──────── Records supplied ────────
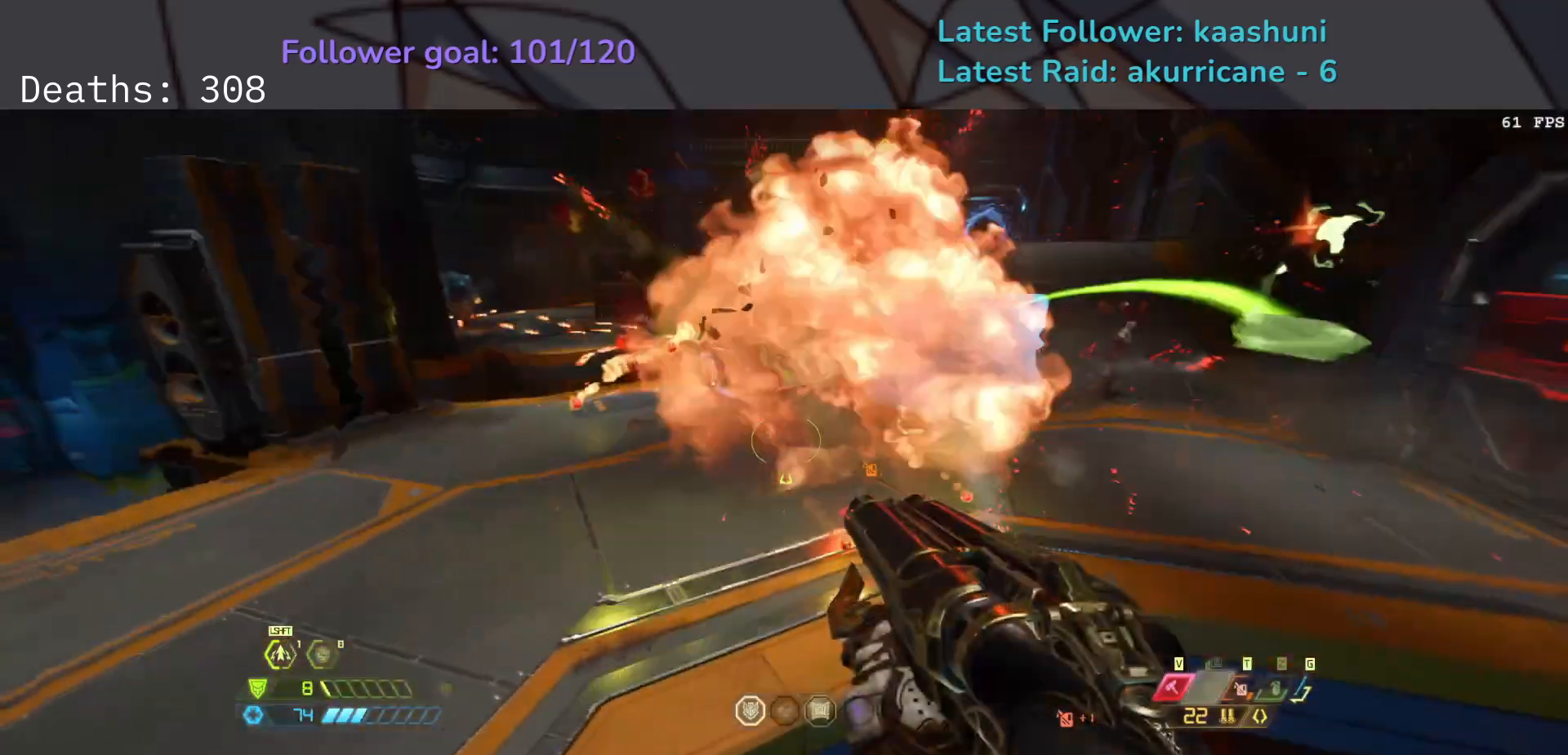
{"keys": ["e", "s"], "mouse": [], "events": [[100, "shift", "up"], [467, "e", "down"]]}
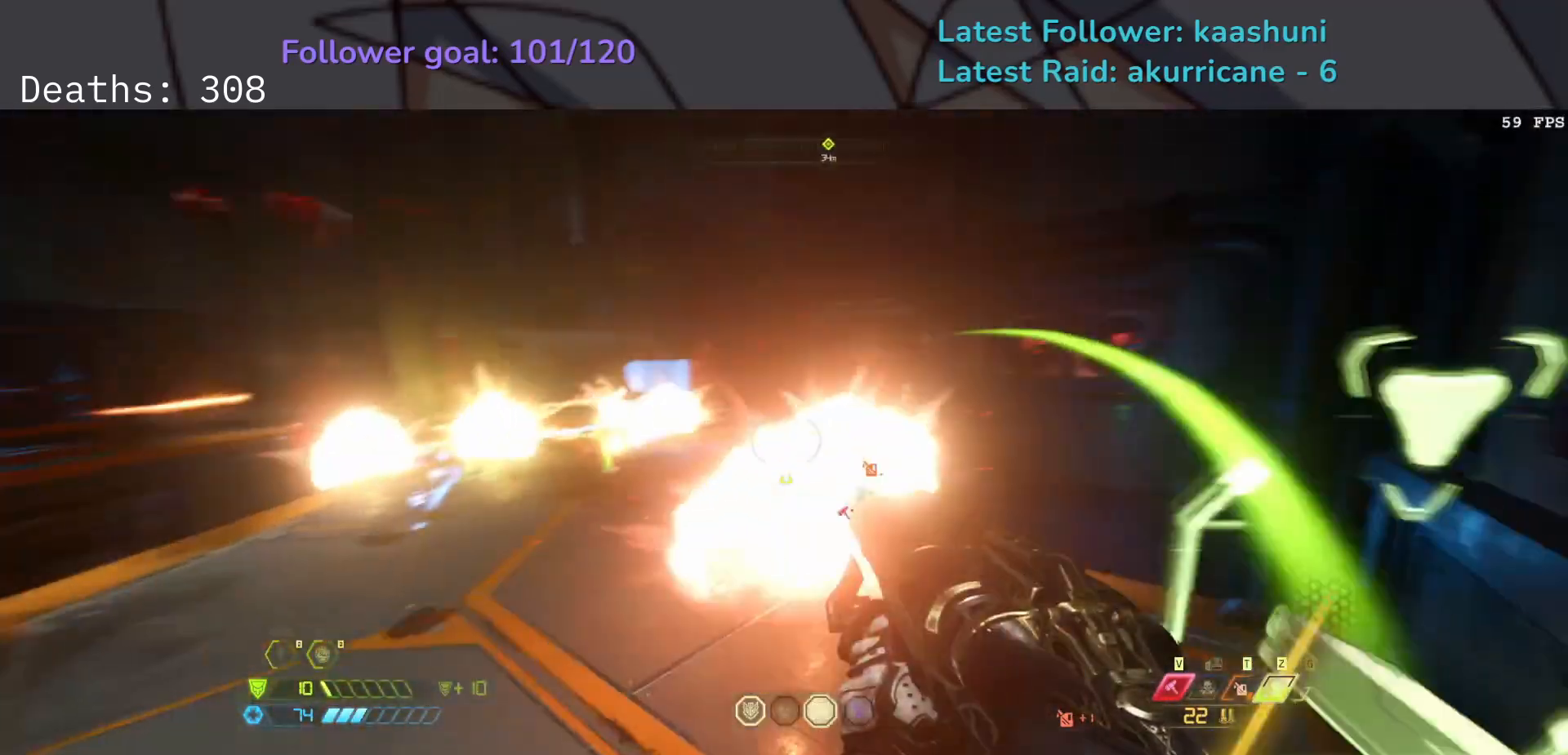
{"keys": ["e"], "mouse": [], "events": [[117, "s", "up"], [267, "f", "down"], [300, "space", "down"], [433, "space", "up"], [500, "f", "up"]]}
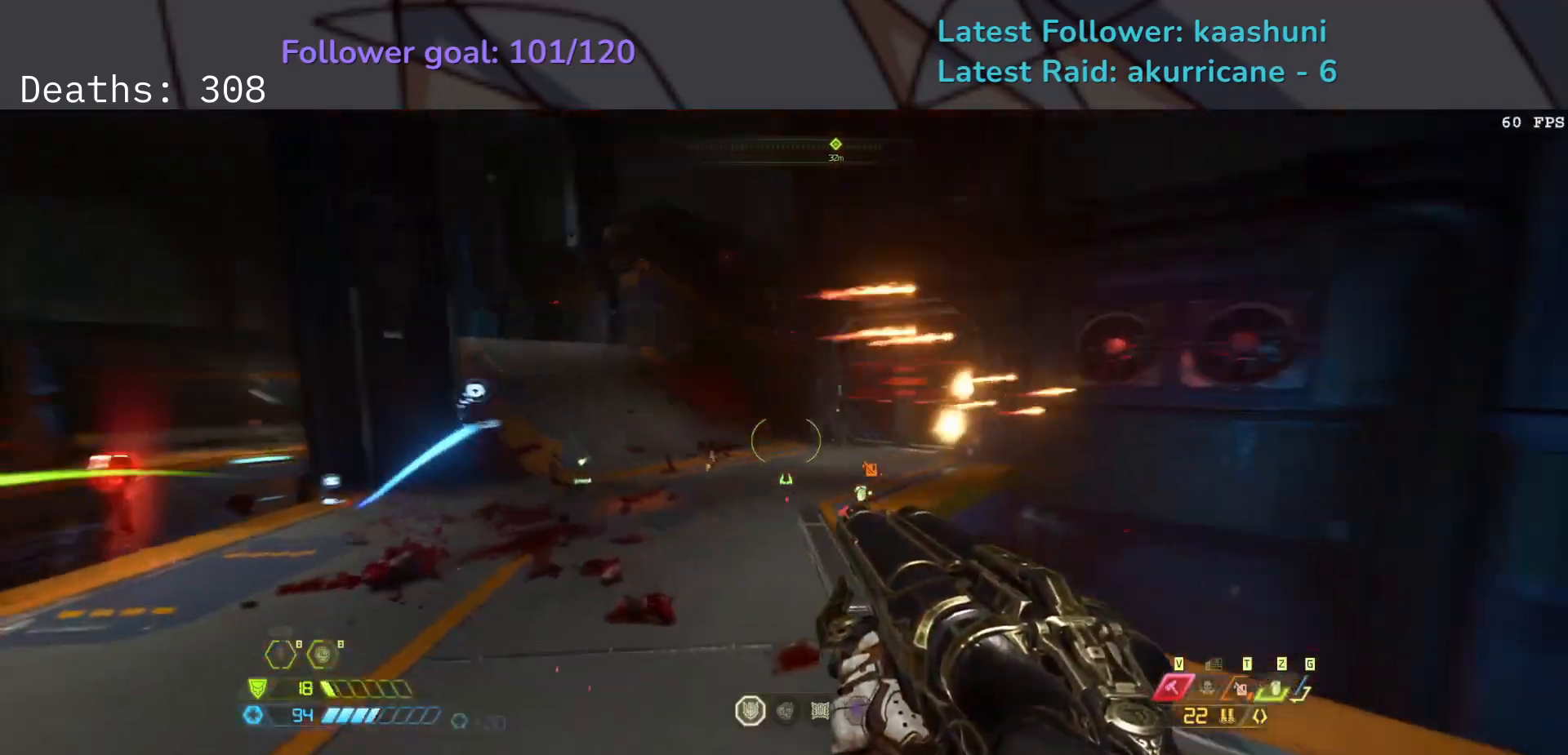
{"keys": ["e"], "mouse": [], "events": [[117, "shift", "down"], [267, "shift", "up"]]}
────────
──────── Records supplied ────────
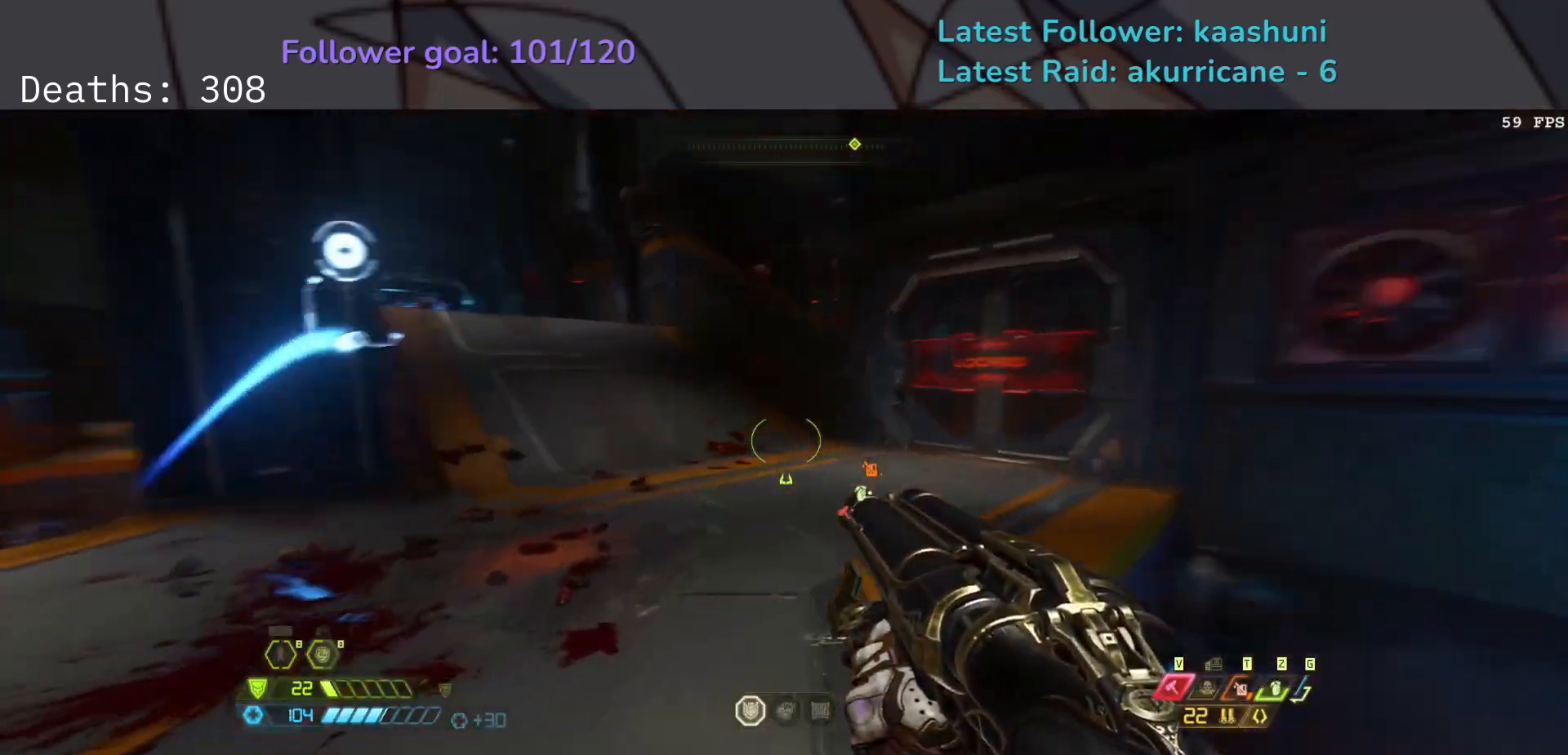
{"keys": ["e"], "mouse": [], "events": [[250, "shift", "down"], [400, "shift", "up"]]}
────────
(Work item) Show every line in the listing above that carries the word "shift".

(Result)
{"keys": ["e", "s"], "mouse": [], "events": [[100, "shift", "up"], [467, "e", "down"]]}
{"keys": ["e"], "mouse": [], "events": [[117, "shift", "down"], [267, "shift", "up"]]}
{"keys": ["e"], "mouse": [], "events": [[250, "shift", "down"], [400, "shift", "up"]]}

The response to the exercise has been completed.